Best thing is, I can still smell the ocean, and remember my mother telling me where to sprinkle her with my little watering can to cool her off. I'd run back and forth to the water, and fill the can up, taking forever, because I was afraid to go out in the 'deep' water where I could just submerge the can to fill it. Nope, I just waited for each wave to fill it a bit more. By the time I got back to my poor mother, she would need two more watering cans - hey, I just realized this very moment that she was keeping me busy so she could chat it up with my Aunt(s) in private!!! That isn't fair. And if I was in earshot, they would just change to another language, Yiddish. Oh, they had so many ways of keeping secrets from me.
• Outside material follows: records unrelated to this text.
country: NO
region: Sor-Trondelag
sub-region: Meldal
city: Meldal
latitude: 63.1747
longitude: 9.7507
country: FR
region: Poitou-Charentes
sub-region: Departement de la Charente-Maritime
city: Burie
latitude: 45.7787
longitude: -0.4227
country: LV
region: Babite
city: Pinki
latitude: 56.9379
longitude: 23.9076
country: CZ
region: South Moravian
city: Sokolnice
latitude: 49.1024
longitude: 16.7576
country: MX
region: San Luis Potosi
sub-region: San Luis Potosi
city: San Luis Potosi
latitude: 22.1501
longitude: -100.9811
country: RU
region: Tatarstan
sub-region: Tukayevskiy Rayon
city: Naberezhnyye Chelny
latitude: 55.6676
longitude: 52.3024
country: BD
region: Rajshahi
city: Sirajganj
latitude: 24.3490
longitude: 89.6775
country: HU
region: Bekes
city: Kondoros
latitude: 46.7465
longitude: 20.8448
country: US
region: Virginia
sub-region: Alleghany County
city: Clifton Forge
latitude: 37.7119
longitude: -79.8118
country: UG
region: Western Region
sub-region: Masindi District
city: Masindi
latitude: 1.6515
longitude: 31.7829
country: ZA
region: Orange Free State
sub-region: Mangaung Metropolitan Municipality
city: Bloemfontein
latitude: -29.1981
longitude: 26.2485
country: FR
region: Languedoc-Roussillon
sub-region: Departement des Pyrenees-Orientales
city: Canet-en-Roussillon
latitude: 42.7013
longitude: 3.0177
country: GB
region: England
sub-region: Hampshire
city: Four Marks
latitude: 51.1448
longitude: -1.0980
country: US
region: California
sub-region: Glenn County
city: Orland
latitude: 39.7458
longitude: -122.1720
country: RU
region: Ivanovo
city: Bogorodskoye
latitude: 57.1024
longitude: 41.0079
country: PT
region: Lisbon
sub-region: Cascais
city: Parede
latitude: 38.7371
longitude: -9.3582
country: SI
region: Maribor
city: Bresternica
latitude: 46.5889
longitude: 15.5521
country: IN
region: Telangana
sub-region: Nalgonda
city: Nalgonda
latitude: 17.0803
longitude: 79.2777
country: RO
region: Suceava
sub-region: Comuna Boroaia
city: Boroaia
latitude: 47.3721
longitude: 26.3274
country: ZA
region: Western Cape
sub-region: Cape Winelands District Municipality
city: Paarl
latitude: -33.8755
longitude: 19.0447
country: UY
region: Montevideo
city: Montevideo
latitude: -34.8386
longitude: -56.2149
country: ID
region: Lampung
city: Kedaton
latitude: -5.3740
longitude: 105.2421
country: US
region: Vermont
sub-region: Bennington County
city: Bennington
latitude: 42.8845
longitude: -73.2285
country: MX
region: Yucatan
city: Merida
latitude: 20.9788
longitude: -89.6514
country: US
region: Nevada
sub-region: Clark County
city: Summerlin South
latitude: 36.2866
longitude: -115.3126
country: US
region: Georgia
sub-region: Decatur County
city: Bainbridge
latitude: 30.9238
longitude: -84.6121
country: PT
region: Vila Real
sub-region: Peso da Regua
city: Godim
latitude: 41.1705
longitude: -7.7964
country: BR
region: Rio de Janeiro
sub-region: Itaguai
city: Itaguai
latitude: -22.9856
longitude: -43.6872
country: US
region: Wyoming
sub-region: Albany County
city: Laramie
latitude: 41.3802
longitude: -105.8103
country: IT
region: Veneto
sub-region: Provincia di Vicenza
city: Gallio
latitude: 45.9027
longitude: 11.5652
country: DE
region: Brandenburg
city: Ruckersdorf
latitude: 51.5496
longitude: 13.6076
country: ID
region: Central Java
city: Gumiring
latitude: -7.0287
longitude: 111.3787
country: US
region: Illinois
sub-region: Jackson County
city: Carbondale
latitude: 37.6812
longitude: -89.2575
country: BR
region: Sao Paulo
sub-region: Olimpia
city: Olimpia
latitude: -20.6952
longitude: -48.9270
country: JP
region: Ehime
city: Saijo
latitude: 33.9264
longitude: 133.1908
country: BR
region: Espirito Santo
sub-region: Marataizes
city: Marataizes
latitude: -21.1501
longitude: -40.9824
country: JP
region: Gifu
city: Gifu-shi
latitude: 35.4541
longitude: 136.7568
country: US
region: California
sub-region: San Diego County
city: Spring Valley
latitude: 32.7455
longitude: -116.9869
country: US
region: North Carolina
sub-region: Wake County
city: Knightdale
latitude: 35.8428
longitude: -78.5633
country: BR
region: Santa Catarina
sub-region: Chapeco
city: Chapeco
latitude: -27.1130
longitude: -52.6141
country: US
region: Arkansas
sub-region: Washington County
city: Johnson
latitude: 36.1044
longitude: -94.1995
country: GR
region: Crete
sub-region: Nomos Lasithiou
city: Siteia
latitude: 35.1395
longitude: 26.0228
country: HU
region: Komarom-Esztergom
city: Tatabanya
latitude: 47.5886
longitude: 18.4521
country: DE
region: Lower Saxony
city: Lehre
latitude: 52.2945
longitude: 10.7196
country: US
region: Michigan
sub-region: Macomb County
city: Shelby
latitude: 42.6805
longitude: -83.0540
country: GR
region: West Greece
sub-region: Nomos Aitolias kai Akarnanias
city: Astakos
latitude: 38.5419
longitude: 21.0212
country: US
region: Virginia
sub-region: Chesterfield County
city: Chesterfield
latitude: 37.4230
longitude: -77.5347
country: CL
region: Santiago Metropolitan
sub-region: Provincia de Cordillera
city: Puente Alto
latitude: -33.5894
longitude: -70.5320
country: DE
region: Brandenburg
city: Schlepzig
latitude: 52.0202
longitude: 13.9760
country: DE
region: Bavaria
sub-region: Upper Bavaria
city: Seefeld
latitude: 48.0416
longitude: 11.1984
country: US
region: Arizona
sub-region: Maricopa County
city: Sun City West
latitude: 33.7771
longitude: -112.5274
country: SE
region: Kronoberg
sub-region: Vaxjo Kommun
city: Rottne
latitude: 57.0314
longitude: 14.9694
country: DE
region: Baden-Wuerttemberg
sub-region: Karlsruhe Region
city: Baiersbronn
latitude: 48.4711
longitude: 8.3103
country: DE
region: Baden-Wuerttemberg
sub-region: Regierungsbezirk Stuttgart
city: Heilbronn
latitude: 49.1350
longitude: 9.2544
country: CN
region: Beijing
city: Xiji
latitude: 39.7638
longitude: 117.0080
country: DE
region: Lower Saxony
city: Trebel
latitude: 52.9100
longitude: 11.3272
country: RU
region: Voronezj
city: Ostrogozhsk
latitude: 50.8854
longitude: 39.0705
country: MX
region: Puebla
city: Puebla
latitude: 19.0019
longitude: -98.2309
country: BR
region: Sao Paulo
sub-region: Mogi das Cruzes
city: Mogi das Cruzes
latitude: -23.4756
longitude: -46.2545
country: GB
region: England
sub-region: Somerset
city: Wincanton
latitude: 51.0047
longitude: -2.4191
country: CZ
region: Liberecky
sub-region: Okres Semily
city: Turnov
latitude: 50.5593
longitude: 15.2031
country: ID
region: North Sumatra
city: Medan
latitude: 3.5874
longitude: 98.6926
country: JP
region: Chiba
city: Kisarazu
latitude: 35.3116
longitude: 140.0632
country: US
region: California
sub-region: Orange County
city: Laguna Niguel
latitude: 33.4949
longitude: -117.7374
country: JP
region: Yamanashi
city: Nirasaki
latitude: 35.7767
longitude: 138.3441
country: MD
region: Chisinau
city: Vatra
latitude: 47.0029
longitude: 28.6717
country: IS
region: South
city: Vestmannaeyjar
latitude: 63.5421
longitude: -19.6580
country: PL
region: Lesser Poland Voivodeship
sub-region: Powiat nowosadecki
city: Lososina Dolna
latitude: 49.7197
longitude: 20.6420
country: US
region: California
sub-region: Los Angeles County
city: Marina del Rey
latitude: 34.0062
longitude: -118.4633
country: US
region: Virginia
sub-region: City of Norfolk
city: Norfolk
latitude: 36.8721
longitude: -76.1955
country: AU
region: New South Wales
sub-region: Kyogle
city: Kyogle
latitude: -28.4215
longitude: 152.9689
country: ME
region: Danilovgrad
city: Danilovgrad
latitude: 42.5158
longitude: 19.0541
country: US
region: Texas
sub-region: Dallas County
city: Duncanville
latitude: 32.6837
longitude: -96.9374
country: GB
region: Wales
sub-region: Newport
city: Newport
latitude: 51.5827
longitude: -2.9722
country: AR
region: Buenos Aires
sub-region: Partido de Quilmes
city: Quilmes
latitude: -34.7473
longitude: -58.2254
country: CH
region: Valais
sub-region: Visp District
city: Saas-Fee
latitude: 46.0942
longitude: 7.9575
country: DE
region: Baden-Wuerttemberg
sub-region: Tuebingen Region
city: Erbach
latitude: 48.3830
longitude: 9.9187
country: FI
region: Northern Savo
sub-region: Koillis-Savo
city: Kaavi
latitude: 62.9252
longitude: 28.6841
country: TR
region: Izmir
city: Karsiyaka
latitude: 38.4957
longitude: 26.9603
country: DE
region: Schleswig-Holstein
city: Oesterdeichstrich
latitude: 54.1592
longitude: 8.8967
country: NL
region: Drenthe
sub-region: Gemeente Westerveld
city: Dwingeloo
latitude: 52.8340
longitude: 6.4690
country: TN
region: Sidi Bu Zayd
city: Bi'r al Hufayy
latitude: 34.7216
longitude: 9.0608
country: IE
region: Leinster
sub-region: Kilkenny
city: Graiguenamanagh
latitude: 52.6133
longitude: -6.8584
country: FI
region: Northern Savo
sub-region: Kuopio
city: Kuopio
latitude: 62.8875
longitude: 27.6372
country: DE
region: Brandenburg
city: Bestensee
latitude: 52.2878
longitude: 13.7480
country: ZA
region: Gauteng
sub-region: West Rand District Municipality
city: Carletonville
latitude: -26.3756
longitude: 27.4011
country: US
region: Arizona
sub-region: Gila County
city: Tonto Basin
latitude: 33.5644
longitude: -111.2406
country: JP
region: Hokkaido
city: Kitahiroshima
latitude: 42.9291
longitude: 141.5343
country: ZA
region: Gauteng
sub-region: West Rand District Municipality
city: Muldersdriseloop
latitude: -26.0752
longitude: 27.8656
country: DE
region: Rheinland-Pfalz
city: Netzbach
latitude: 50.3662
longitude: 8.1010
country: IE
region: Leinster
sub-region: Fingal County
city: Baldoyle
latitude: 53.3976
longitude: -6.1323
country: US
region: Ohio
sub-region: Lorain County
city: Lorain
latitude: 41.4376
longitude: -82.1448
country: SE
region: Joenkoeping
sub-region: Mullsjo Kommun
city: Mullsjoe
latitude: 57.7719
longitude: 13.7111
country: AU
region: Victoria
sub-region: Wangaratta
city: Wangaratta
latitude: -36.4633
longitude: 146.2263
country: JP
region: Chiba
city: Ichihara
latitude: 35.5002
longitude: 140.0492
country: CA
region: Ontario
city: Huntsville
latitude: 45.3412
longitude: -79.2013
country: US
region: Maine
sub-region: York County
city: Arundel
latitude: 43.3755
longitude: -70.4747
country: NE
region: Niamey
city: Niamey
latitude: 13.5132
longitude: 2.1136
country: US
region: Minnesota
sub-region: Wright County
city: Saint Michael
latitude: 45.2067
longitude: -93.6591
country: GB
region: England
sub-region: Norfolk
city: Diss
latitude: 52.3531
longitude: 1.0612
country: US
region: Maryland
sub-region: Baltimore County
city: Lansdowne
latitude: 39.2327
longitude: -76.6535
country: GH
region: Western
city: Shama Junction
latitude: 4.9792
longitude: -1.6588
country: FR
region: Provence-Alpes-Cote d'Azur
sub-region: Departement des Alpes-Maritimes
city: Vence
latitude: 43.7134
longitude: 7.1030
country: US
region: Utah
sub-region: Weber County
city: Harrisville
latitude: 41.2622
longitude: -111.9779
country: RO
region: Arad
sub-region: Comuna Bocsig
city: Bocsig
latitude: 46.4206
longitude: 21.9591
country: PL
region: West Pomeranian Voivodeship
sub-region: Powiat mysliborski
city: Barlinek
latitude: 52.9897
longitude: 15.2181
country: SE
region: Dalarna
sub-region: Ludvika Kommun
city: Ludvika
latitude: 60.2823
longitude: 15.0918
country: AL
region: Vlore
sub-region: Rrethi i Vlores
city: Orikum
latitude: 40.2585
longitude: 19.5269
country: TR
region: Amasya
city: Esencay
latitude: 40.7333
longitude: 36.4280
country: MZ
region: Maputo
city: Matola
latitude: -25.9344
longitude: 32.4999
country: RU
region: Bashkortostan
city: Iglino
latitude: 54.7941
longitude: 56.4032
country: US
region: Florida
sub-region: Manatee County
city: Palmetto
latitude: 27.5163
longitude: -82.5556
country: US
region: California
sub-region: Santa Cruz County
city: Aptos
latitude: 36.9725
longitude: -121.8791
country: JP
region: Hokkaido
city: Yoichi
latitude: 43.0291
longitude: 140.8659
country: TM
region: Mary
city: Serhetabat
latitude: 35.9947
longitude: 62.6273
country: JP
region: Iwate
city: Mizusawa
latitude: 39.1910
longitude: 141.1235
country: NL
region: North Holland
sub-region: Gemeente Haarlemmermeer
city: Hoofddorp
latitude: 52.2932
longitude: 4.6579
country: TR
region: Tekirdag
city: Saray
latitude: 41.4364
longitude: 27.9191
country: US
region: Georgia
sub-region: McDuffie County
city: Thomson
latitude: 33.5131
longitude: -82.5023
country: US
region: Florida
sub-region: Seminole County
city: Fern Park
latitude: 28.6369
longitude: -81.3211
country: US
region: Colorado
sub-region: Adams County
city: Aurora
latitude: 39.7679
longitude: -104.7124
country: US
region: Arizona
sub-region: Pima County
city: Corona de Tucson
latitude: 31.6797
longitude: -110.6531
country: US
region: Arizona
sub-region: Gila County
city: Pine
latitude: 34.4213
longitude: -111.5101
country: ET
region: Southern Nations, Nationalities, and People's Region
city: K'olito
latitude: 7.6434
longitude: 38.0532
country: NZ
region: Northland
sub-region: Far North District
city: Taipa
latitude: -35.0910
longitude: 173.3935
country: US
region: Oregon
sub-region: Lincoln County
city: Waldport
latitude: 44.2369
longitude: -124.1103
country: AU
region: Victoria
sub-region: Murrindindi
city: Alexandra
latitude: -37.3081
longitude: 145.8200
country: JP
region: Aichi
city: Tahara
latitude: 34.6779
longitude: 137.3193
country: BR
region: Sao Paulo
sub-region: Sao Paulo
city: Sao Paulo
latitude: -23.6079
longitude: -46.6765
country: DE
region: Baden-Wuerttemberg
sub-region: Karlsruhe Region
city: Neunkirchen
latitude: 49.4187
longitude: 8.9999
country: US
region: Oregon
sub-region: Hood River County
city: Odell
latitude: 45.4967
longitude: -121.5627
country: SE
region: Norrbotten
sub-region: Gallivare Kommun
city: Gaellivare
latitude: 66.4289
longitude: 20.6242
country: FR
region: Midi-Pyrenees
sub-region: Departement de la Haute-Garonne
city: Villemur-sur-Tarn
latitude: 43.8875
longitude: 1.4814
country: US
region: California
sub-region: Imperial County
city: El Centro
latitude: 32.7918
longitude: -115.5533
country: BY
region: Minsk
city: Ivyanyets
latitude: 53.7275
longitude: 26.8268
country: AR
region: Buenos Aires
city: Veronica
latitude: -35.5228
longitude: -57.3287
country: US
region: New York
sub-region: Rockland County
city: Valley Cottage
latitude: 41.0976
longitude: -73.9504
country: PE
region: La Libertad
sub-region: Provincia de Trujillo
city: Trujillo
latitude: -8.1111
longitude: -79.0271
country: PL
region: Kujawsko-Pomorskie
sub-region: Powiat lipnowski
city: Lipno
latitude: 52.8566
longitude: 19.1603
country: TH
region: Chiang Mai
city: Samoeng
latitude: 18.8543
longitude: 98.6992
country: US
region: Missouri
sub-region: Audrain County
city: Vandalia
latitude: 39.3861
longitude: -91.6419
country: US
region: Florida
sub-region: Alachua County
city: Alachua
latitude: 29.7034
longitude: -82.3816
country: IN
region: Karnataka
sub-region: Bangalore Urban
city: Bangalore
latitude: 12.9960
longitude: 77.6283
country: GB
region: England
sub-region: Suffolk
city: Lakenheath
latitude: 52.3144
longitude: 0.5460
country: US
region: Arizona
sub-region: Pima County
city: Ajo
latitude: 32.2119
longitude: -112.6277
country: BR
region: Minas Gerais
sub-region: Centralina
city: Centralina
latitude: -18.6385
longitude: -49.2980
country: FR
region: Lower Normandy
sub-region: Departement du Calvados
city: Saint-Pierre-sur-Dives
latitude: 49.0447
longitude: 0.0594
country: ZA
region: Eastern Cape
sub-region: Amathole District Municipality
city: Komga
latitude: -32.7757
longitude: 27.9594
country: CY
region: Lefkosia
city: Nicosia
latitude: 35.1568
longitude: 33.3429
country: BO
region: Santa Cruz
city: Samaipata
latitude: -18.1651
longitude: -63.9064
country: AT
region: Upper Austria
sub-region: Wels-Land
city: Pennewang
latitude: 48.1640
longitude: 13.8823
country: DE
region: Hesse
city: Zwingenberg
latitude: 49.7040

And I for some reason was always so curious about their conversations. Are all kids? I shall ask my granddaughters when they are older.
My mother also let me bury parts of her in the sand, is another thing that I just remembered, and what I remember most is this: it took me forever to bury her. She lay right down with a towel under her head and I used a little trowel and pail and dumped and patted and patted and dumped until she was a nice mound of sand with a face sticking out. She smiled at me, and said: OK, I have to go in now, and she got right up, as soon as I finished, with mountains and buckets of sand everywhere. She was nice, she loved those summers. We had a little pull chain shower outside, so no one had to track sand into the cottage, which was highly frowned upon. But thinking back, even harder, this is thinking back 50 years - I don't know, I also remember sitting on the front steps trying to get all the sand off of my feet. Esme and I both have that issue with sand. Yucky.
Well hey, there were no mothers' helpers. I don't even think they existed for people like us. I know we - as in my brother and I - had a babysitter one time - and we were so naughty, that was it. I remember, we jumped on my brothers' bed until it fell to pieces, as far as we could tell. We couldn't fix it at all, and that babysitter sang like a stuck pig when our parents came home. Oh boy, the tongue lashing alone was enough to set us back emotionally several stages. But we survived, we always do. And we only did the bed jumping thing one more time. The second time the punishment was nothing other than a look of disgust. As in, maybe we should sleep outside in the barn, but there was no barn.